Page-level text extractions:
_____

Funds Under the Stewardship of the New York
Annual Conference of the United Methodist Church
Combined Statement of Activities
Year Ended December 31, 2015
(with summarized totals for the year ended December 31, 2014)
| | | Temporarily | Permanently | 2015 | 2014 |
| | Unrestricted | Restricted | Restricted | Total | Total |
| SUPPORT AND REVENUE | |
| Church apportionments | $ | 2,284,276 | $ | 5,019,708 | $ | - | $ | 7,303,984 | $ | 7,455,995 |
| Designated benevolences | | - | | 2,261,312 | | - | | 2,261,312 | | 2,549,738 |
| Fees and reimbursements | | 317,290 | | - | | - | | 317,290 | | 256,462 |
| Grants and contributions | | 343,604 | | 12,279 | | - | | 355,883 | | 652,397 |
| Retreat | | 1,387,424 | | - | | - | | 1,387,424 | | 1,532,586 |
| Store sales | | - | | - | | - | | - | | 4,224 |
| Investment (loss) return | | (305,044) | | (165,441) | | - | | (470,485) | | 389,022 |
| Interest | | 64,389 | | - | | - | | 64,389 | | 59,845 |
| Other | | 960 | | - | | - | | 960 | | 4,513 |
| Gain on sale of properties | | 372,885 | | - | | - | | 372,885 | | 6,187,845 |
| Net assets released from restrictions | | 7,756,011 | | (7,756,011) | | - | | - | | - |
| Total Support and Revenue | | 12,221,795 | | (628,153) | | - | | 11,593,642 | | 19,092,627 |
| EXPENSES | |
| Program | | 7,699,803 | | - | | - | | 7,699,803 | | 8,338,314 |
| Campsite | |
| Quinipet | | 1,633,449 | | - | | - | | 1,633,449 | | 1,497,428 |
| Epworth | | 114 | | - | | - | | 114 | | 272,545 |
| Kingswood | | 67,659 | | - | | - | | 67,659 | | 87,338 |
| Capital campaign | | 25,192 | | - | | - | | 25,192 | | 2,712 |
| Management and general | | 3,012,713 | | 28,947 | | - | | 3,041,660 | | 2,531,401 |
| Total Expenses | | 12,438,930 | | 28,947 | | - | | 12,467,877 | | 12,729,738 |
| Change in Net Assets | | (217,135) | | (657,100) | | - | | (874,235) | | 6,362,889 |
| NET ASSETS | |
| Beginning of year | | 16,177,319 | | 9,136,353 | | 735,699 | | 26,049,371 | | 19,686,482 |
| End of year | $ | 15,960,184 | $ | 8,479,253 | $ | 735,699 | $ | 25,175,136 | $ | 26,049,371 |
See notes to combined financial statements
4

_____

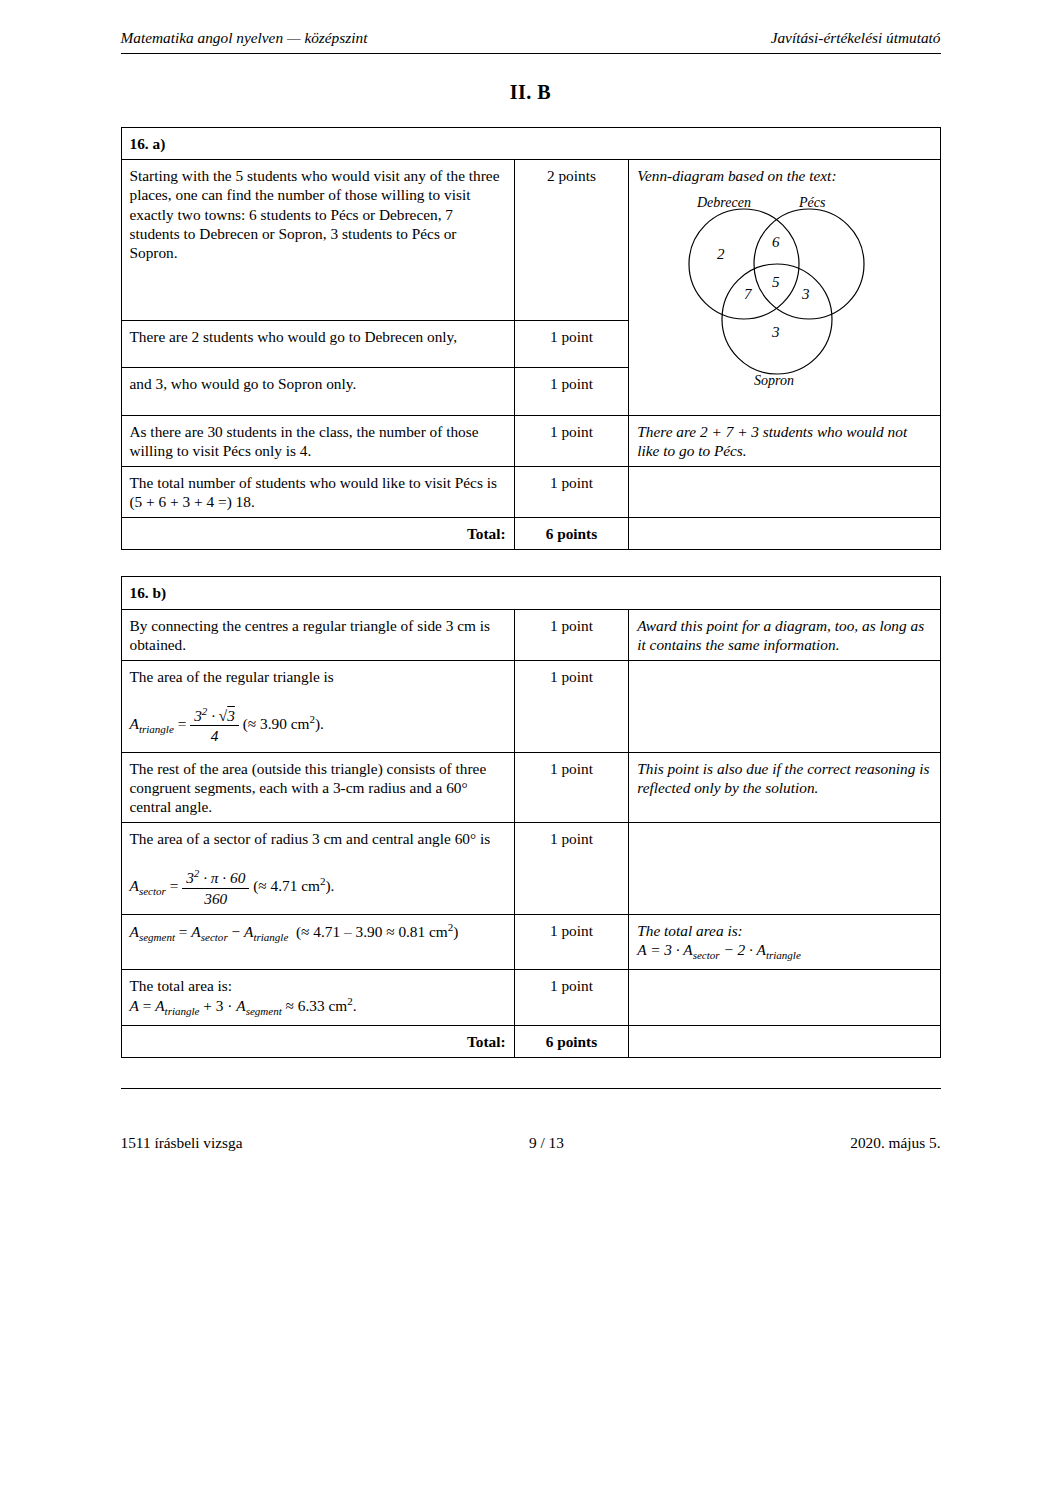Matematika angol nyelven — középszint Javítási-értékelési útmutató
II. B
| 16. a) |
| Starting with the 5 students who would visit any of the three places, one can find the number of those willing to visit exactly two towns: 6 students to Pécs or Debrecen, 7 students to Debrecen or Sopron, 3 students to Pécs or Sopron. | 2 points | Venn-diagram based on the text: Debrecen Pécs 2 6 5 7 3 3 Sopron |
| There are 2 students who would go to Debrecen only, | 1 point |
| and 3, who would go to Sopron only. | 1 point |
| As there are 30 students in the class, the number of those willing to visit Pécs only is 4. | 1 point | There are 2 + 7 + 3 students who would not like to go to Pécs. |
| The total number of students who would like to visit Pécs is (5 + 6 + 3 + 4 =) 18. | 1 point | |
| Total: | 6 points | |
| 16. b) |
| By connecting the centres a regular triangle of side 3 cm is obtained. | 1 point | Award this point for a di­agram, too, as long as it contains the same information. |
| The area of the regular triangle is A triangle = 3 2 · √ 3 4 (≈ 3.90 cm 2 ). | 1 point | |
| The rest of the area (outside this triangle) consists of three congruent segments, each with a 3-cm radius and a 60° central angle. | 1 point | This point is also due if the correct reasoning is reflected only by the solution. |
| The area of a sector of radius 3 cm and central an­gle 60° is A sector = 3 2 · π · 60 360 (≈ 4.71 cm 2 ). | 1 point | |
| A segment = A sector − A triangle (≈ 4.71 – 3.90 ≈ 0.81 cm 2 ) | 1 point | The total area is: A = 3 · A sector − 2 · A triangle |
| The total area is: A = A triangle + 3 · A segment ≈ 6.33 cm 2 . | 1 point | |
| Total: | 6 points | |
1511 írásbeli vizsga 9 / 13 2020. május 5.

_____

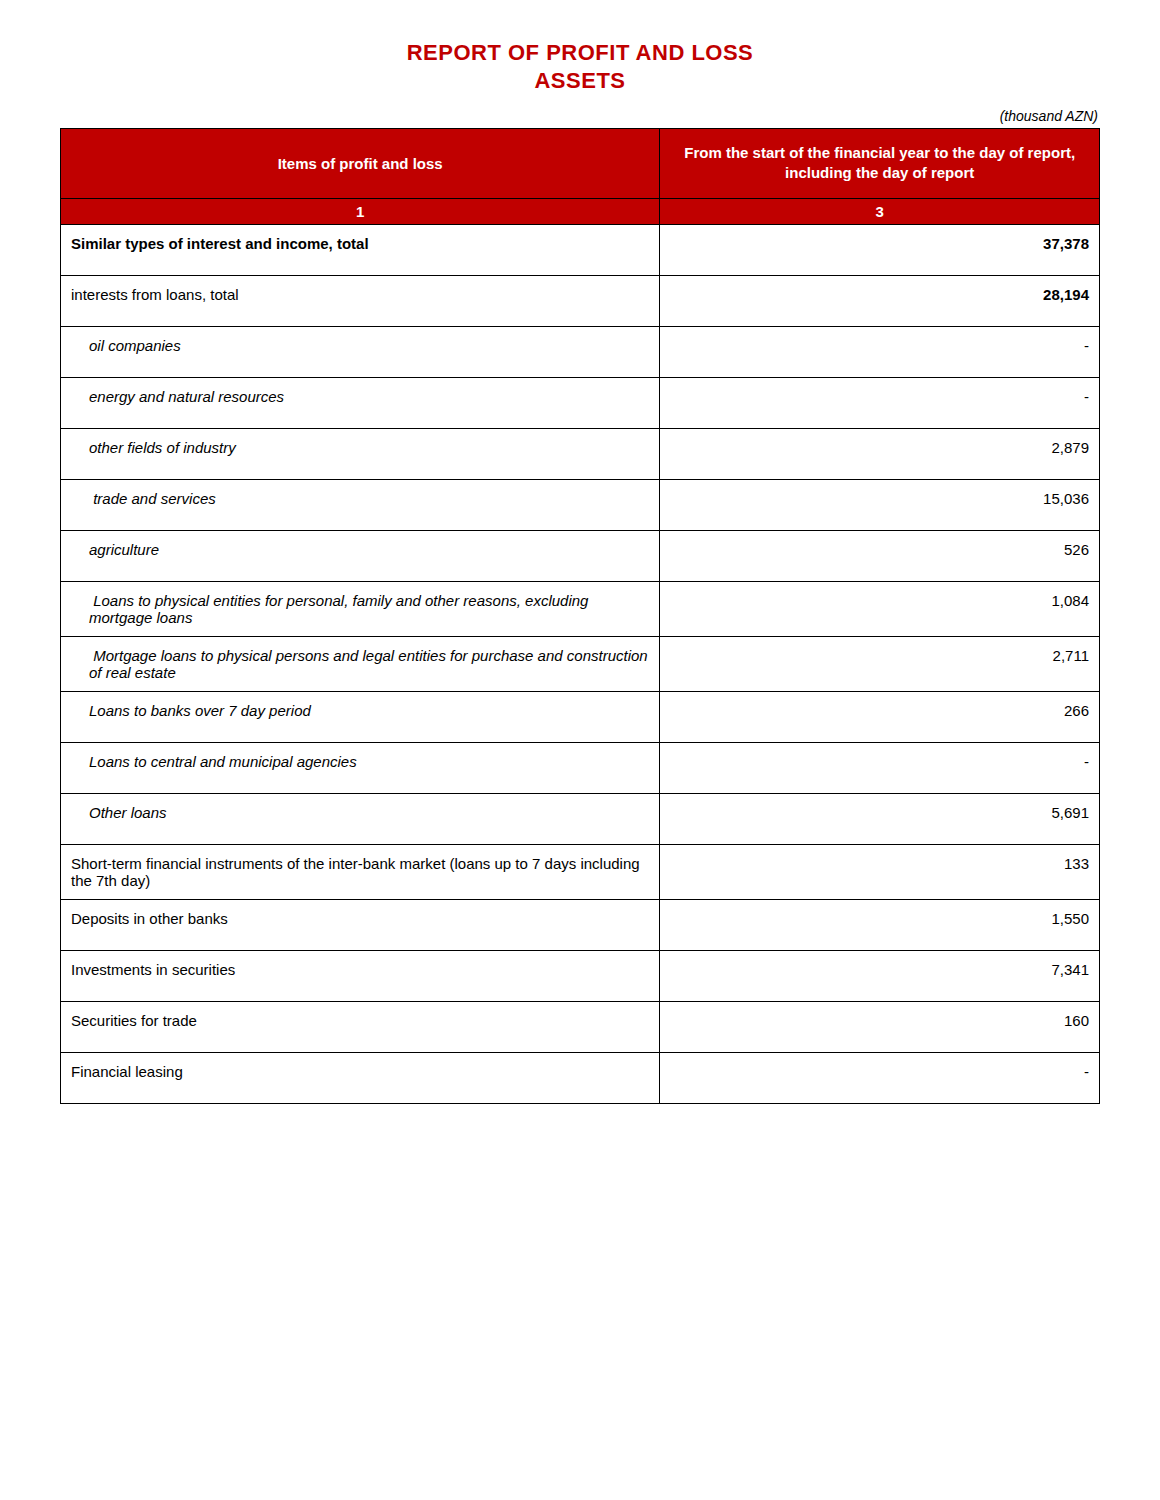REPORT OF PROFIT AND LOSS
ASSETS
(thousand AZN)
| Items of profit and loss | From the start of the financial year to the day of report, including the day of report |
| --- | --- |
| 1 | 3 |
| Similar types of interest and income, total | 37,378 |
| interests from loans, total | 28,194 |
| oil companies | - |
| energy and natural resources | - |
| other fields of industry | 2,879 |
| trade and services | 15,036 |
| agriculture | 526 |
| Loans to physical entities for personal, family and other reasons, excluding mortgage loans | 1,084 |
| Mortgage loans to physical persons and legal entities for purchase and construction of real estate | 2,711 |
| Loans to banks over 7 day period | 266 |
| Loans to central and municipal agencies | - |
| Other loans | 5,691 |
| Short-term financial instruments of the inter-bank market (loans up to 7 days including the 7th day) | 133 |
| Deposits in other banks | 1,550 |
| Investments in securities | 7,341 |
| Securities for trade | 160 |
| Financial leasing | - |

_____

TASK TO CARRY OUT>
Could you filter the entries above for lines holding the string "regular" and copy them?

RESPONSE TO THE EXERCISE>
| By connecting the centres a regular triangle of side 3 cm is obtained. | 1 point | Award this point for a di­agram, too, as long as it contains the same information. |
| The area of the regular triangle is A triangle = 3 2 · √ 3 4 (≈ 3.90 cm 2 ). | 1 point | |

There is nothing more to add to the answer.